Storytelling is an integral part of our history, identities, how we remember, and why we give.

History: 

  • We’ve been telling stories for tens of thousands of years
  • Stephen J. Gould: Humans are “the primate who tells stories”
  • We’re all told stories growing up
  • Peter Pan: They don’t grow up because they don’t know any stories and to know and tell stories is to become an adult.

Identity

  • Your sense of self is wrapped up in stories.
  • “You are the stories you want to tell, minus the stories nobody wants to hear”

Memory

  • Stories help us remember
  • When you have facts that you want people to remember, its much more likely that they will remember them if they are contained within a story than if you just gave them the facts.

Generosity 

  • Stories are much better than facts in encouraging people to give money - university of pennsylvania/carnegie mellon study “The impact of learning about the identifiable victim effect on sympathy” (2004)

What makes a good story?

A time-tested structure, telling details, emotion, truth and meaning are the essential components.

Not every story is good!  A boring sequence of events is not a story. 

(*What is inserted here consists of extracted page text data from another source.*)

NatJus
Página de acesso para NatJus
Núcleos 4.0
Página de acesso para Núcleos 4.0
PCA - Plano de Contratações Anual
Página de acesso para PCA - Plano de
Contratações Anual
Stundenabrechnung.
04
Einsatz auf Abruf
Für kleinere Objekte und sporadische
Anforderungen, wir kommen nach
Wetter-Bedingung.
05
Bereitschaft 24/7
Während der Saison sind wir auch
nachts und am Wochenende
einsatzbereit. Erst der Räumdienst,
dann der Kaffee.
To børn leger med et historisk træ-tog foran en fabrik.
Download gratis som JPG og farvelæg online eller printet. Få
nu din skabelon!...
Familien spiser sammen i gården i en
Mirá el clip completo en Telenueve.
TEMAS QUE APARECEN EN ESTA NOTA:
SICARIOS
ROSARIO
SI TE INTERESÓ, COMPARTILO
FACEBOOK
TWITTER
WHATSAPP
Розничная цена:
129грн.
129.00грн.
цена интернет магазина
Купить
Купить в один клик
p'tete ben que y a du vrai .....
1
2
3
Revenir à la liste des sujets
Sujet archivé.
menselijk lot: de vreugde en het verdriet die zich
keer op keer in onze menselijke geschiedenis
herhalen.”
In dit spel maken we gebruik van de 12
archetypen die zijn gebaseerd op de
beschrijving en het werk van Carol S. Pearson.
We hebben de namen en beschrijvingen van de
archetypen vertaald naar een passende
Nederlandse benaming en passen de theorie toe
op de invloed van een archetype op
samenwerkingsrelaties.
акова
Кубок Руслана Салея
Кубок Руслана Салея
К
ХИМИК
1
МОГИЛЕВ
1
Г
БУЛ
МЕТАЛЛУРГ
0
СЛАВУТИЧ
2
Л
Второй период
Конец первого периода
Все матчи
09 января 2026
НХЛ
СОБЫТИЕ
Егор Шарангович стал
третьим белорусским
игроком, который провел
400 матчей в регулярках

Protagonist (who the story is about, has a goal) > Inciting Incident (something happens to throw world out of balance) > Barrier (once you get around one, another barrier presents itself…the audience wants to know if they are ever going to get there and starts rooting for them.  24 is this on crack) > Resolution 

Watch your language: most Americans read at a 6th grade level.  

What if a nonprofit was asked to write a nike slogan? “while an occasional disinclination to exercise is exhibited by all age cohorts, the likelihood of positive health outcomes makes even mildly strenuous physical activity all the more imperative”

How do you build a lasting storytelling culture? 

Identify your organization’s “core stories” and make sure every board and staff member knows them by heart.

No one remembers mission statements and core values.

Organizational stories: 

  • The “Nature of our Challenge” Story
  • The “How We Started” Story
  • The “Emblematic Success” Stories
  • The “Performance” Stories
  • The “Striving-to-Improve” Story
  • The “Where are We Going” Story - how is the world a better place?  Look at the election - one person told a clear story and one person did not.